It was 21 years ago yesterday: I was fast asleep when TLW
(The Little Woman) woke me to tell me someone was at the front door. Going down
stairs I see my brother-in-law John at the front door. Just then the phone rang
and it was my sister Tessie saying: “Come quick, Daddy is gone!”
When I got to my parent’s house, I found Dad lying in the
hallway where he fell dead, from a heart attack. He was suffering from lung
cancer, after years of smoking. He wasn’t expected to live beyond the week and
this was a Wednesday morning. I went in and embraced everyone and said goodbye
to Dad and then they took his body away, the coroner, and that would be the
last time I saw him in his home. I kissed his forehead and tears welled up in
my eyes.
It is strange when someone passes in a private setting,
there is a sense of relief that the body is taken away from view, yet you hold
on to everything else. I was told they held the body for me to arrive before
moving Dad to the funeral parlor in the Hurst that was suddenly parked in the
front of the house.
Dealing with the shock, even though you expected it to
happen, leaves you comparing what you thought it would be like and the
unexpected event that did occur.
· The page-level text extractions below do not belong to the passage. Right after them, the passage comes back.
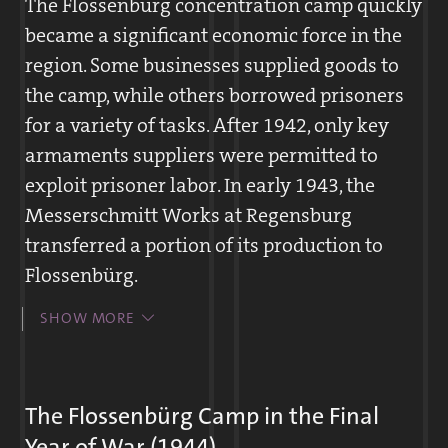
The Flossenbürg concentration camp quickly
population was confronted for the first time
became a significant economic force in the
with concentration camp inmates. Often
region. Some businesses supplied goods to
prisoners of war and forced laborers
the camp, while others borrowed prisoners
provided assistance to camp inmates. On
for a variety of tasks. After 1942, only key
occasion, Germans also gave food to the
armaments suppliers were permitted to
inmates or secretly passed along letters from
exploit prisoner labor. In early 1943, the
the inmates to their families. Heavy labor
Messerschmitt Works at Regensburg
and hunger characterized everyday life in
transferred a portion of its production to
the subcamps. Many inmates attempted to
Flossenbürg.
escape, but seldom with success.
Beginning in 1940, regional businesses,
SHOW MORE
administrative agencies, and private
individuals applied to the Flossenbürg
The multiple award-winning cyclist Eugen Plappert, ca. 1930
headquarters for prisoners. The prisoners
The Flossenbürg Camp in the Final
The fifty-five-year-old Eugen Plappert had been imprisoned in the
carried out agricultural work and manual
Year of War (1944)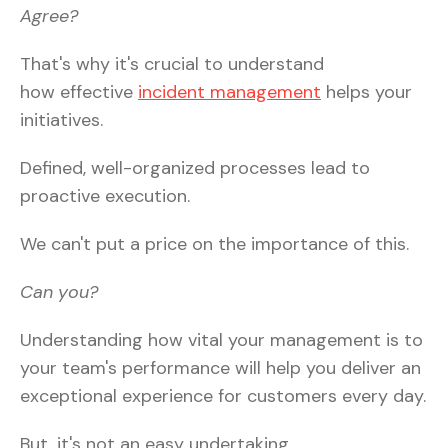
Agree?
That's why it's crucial to understand
how effective
incident management
helps your
initiatives.
Defined, well-organized processes lead to
proactive execution.
We can't put a price on the importance of this.
Can you?
Understanding how vital your management is to
your team's performance will help you deliver an
exceptional experience for customers every day.
But, it's not an easy undertaking.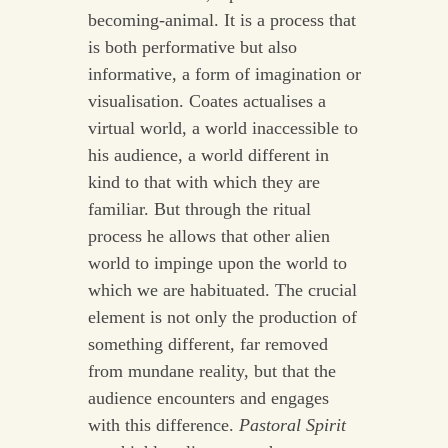
becoming-animal. It is a process that
is both performative but also
informative, a form of imagination or
visualisation. Coates actualises a
virtual world, a world inaccessible to
his audience, a world different in
kind to that with which they are
familiar. But through the ritual
process he allows that other alien
world to impinge upon the world to
which we are habituated. The crucial
element is not only the production of
something different, far removed
from mundane reality, but that the
audience encounters and engages
with this difference.
Pastoral Spirit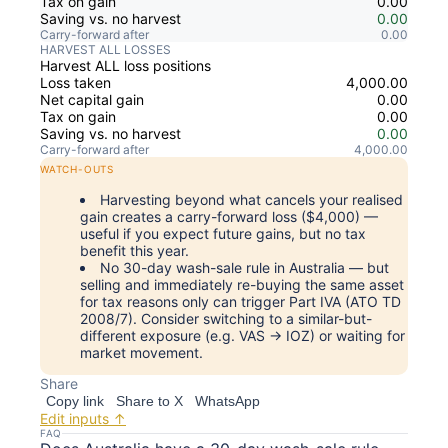
Tax on gain
0.00
Saving vs. no harvest
0.00
Carry-forward after
0.00
HARVEST ALL LOSSES
Harvest ALL loss positions
Loss taken
4,000.00
Net capital gain
0.00
Tax on gain
0.00
Saving vs. no harvest
0.00
Carry-forward after
4,000.00
WATCH-OUTS
Harvesting beyond what cancels your realised
gain creates a carry-forward loss ($4,000) —
useful if you expect future gains, but no tax
benefit this year.
No 30-day wash-sale rule in Australia — but
selling and immediately re-buying the same asset
for tax reasons only can trigger Part IVA (ATO TD
2008/7). Consider switching to a similar-but-
different exposure (e.g. VAS → IOZ) or waiting for
market movement.
Share
Copy link
Share to X
WhatsApp
Edit inputs ↑
FAQ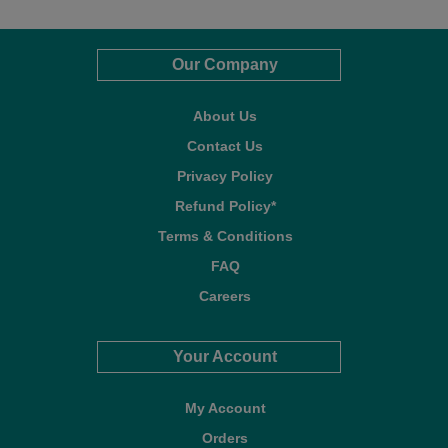
Our Company
About Us
Contact Us
Privacy Policy
Refund Policy*
Terms & Conditions
FAQ
Careers
Your Account
My Account
Orders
The time and place does not fit your scenario.
You go back to what you thought it would be like because you can better relate
to yourself than you can with the reality. And after 21 years, you start to mix
up the way it happened with what you figured would happen.
I remember that next day after the burial was Father’s Day,
the most hollow and empty day of my life. It seemed to mock the whole family,
Dad was not here, where is he, and doesn’t he realize it is Father’s Day! It
seemed to me like someone had taken a chunk of the day, and carved it out, leaving:
me nothingness between where my Mom sat and the family member who sat next to
her.
So 21 years later, it still is a bad day.
3 comments:
Grandpa was such a great guy. I remember when I was around ten years old, he used to encourage me to "write stories" about the Mets and Jets and other sporting events. His encouragement -- along with your support and encouragement -- is one of the big reasons I am a writer today. When he was dying, I used to drive over to the house after school and sit with him. I'm so glad I had the opportunity to do that. It's hard to believe it's been 21 years. It's very sad, but I'm very happy to have his name.
-#1 Son
No matter the circumstances, we can never be prepared for the death of a parent. We can honor them by living lives they would be proud of, and I'm sure your Dad would be pleased at how you have upheld the family name.
I loved him so much and miss him everyday. He was a very special grandfather.